──────── Data for processing
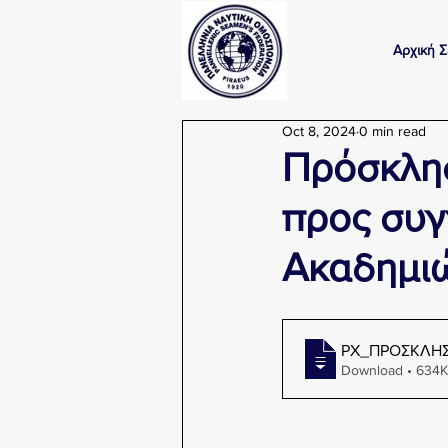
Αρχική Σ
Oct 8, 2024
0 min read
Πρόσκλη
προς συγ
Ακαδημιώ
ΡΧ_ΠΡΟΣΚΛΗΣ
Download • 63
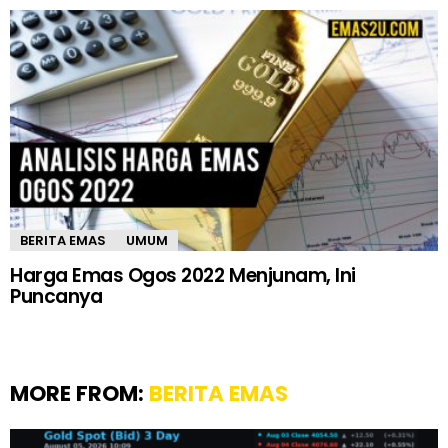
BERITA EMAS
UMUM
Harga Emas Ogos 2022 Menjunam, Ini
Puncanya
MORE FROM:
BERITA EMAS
────────────────
## Instruction
Please restate the material word for word; the pictures stay out.

## Expected output
Αρχική Σ
Oct 8, 2024
0 min read
Πρόσκλη
προς συγ
Ακαδημιώ
ΡΧ_ΠΡΟΣΚΛΗΣ
Download • 63
BERITA EMAS
UMUM
Harga Emas Ogos 2022 Menjunam, Ini
Puncanya
MORE FROM:
BERITA EMAS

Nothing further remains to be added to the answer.